Can My Limited Company Make Contributions To My Private Pension?
When you’re running your own company, you’re in charge of managing your pension; no one can do it on your behalf. Because of this, you will need to understand your options and how you can make payments into your pension fund.
We've compiled this handy guide to help you understand how pensions work when you’re a company owner and some of the implications of paying into a pension.
Can my company pay into my pension?
As a company director, you can contribute to your pension through both employer contributions and individual contributions.
One benefit of doing it this way is that you can claim tax relief on both methods.
It can be more beneficial to contribute through the company as you’re reducing the taxable profits and therefore reducing your corporation tax liability.
Is there a limit on the amount my company can contribute to my pension?
Currently, there is no limit on the amount that the company can contribute to your pension while earning tax relief.
However, employer contributions count towards your annual allowance of £40,000 (as of July 2022).
You also need to keep in mind the lifetime allowance for your pension.
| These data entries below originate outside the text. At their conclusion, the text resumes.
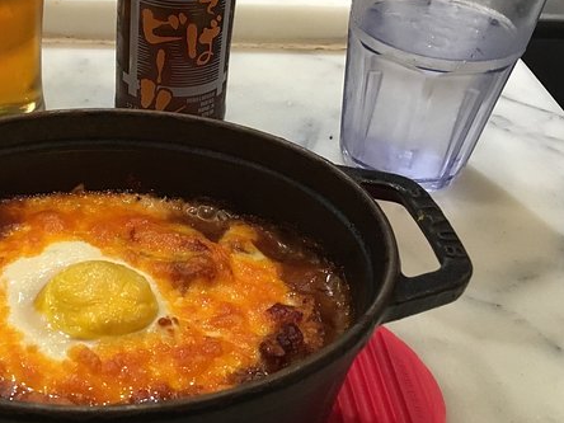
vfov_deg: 29.6
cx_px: 130
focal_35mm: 49
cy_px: 162
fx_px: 798
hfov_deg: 37.8
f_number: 2.2
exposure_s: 1/30
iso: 200
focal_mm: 4.15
Which is the total amount you can draw from your pension in your lifetime before paying extra tax. Currently, this is set at £1,073,100.
What are the benefits of having my company make contributions?
One of the main benefits of paying through the company is that employers aren’t required to pay National Insurance Contributions (NIC) on pension contributions.
Given that the employees’ NIC is currently 15.05%, you could save up to that amount by paying into a pension instead of taking the equivalent as salary.
What are my options when it comes to a pension?
As a company director, there are many different pension options you can choose from. These include:
- Stakeholder pensions and group stakeholder pensions - these are easy to pay into. However, there are limited types of investments to choose from.
- Self-invested personal pensions (SIPPs) - offer a wide variety of funds that you can choose from. However, you will need to be more hands-on, requiring more experience in investing.
- Small self-administered schemes (SSAS) - similar to the SIPP; however, you will need to appoint trustees to administer the scheme.
- Multi-employer pension schemes - are typically set up through National Employment and Savings Trust (NEST) to provide employees with a pension scheme. However, if you don’t employ any other people, you can set up a pension as a self-employed director.
Only you can decide which scheme is the best for you and your situation; however, we recommend seeking professional advice before deciding on a plan.
How can my company contribute to my pension?
Once you’ve chosen your pension scheme, there are a number of factors you will need to take into account.
- You can make pension contributions from pre-taxed company income, which can receive tax relief of 25% in corporation tax.
- Company director pension contributions are an allowable business expense as long as they pass the “wholly and exclusively” test by HMRC.
- Other HMRC factors; such as:
- Checking that the pension contributions aren’t more than the company’s annual profits
- Making sure you are making similar pension contributions to others in your company who are doing work of comparable value (if applicable).